ENTRIES PROVIDED »
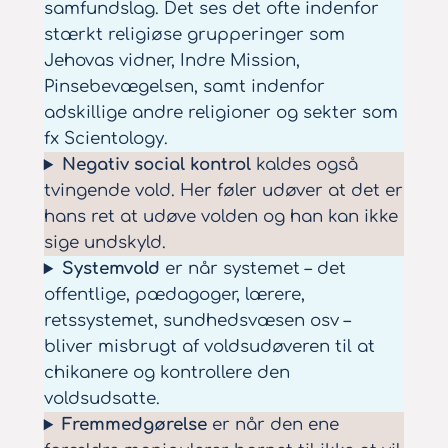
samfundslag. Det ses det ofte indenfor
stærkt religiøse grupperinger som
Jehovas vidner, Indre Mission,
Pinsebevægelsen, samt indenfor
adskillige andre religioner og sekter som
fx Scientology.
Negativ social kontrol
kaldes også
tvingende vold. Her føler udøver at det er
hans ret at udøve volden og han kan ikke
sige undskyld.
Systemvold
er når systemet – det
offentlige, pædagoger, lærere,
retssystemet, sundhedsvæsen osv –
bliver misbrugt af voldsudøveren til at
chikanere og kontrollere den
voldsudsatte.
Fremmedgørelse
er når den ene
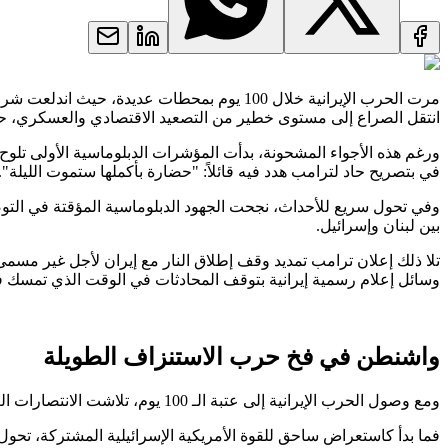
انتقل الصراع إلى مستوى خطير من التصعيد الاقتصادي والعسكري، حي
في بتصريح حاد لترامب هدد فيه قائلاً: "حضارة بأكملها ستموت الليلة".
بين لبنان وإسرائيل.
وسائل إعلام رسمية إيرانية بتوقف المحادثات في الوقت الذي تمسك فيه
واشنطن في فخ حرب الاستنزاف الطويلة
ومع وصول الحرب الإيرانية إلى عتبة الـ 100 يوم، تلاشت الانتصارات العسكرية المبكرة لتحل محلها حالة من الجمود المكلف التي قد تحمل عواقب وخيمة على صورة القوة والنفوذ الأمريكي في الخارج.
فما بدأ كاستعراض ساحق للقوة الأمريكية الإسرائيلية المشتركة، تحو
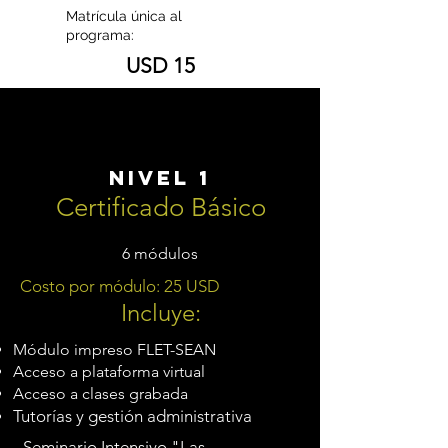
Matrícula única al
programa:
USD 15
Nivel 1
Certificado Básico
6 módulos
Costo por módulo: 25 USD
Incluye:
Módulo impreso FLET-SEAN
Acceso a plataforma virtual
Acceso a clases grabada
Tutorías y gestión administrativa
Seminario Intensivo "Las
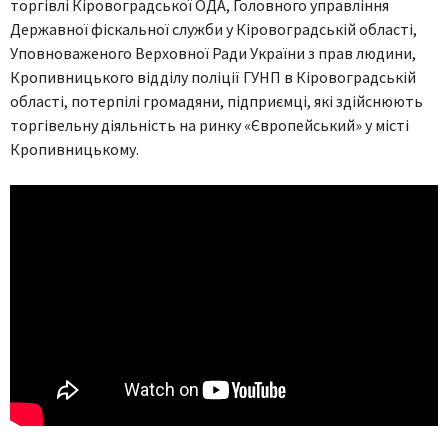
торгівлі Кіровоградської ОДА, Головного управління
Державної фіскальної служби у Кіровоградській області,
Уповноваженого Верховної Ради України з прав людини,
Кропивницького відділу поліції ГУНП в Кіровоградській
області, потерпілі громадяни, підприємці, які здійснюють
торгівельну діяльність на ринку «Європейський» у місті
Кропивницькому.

THE PROBLEM » Exact repetition is required for the lines from the first one in the listing through the one that holds "انتقل الصراع إلى", and pictures are to be omitted.

WRITTEN SOLUTION »
samfundslag. Det ses det ofte indenfor
stærkt religiøse grupperinger som
Jehovas vidner, Indre Mission,
Pinsebevægelsen, samt indenfor
adskillige andre religioner og sekter som
fx Scientology.
Negativ social kontrol
kaldes også
tvingende vold. Her føler udøver at det er
hans ret at udøve volden og han kan ikke
sige undskyld.
Systemvold
er når systemet – det
offentlige, pædagoger, lærere,
retssystemet, sundhedsvæsen osv –
bliver misbrugt af voldsudøveren til at
chikanere og kontrollere den
voldsudsatte.
Fremmedgørelse
er når den ene
انتقل الصراع إلى مستوى خطير من التصعيد الاقتصادي والعسكري، حي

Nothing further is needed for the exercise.